Etrafımızdaki kanlı göz yaşlarıyla atılan çığlıklara kulaklarımızı tıkayabilmek için topuk seslerine odaklanıyoruz belki de. Vurdumduymazlaşmaya başlıyoruz zamanın her salisesinde. Sonra sokaklara atıyoruz kendimizi içimizdeki fırtınaları görmezden gelmek için insanların arasına karışıyoruz. İçimizde hissettiğimiz yalnızlık hissini bir nebze de olsa kaldırmak için kalabalıkların içinde kaybolmaya çalışıyoruz.

Sanıyoruz ki bu koskoca ülkede sadece istanbulun sokakları yalnızdır. Ama yanılıyoruz büyük şehirlerin hepsi aynı kadere mahkumdur. İzmirin sokakları da yalnızdır. Tıpkı insanları gibi.
Her gün bir koşuşturmayla "merhaba" deriz yeni güne. Tıkış tıkış otobüslere sıkışırız. Ama yine de otobüsten indiğimizde yeni bir koşuşturmacaya başlarız. Neden mi? Çünkü biz onun insanlarıyız. Çünkü biz İzmir'in insanlarıyız. O yüzden kendimi tanıtırken söyleyebileceğim şeyler çok da net değil. Ben de onun insanlarındanım. Ben Sezen Aykutum sadece ne eksik ne fazla.

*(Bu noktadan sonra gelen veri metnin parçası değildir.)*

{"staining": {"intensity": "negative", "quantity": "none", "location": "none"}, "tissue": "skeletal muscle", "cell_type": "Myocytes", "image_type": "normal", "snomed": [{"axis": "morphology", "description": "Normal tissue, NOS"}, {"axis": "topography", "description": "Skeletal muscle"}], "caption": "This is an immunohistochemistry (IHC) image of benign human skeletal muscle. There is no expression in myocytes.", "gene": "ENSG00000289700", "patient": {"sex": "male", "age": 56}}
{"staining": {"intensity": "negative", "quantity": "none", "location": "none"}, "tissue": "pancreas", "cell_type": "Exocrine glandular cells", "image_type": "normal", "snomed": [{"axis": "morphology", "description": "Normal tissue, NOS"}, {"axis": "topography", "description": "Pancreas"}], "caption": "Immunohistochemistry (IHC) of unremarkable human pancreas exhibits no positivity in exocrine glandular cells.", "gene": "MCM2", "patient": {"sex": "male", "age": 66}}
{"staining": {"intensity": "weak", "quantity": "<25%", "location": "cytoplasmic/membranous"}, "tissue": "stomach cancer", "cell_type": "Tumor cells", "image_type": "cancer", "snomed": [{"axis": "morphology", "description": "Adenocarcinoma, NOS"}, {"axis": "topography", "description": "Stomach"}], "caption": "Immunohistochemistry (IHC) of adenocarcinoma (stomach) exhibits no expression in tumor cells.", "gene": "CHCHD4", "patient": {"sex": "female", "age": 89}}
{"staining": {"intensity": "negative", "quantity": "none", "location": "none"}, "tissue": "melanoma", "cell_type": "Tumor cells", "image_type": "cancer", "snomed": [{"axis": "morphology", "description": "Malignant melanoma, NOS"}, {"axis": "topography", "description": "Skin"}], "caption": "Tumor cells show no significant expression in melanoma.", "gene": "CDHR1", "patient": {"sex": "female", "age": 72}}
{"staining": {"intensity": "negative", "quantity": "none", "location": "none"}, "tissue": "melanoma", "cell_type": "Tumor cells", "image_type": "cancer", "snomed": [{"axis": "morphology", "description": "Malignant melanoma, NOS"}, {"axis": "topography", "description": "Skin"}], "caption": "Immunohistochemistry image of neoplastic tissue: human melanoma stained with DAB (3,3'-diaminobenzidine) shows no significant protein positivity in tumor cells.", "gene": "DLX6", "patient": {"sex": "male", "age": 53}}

"Beni kaale alıp cevap vermeye de teşebbüs etmiyorsun galiba." diyen Tuğranın iğneleyici sesiyle kendime gelip gayet rahat ve umursamaz bir tavırla: "Kaale almamak değil Tuğracım sadece cevabını kendin verdiğin bir soruyu neden tekrar bana sorduğuna anlam veremedim." diyerek sinsi bir gülüş attım ve kapı kolonuna yaslandım.

Tuğra yavaş yavaş sinirlenmeye başlamış görünüyordu ama yine de hanımefendiliğini bozmamaya çalışarak: "Ne demek istiyorsun Sezen yani ben de seni anlamadım" diye karşılık verdi. Sonuna kadar direteceğe benziyordu, ben de bunun üzerine: "Senin de söylediğin gibi Tuğra ben Sezen Aykutum. Bundan ne eksik ne de fazlasıyım. Ben onun insanlarındanım. Ben İzmirin insanlarındanım bu kadar!" dedim.
İş gittikçe bir diyaloğa dönüşmeye diyalog da yerini sivri bir münakaşa örneğine bırakacağa benziyordu.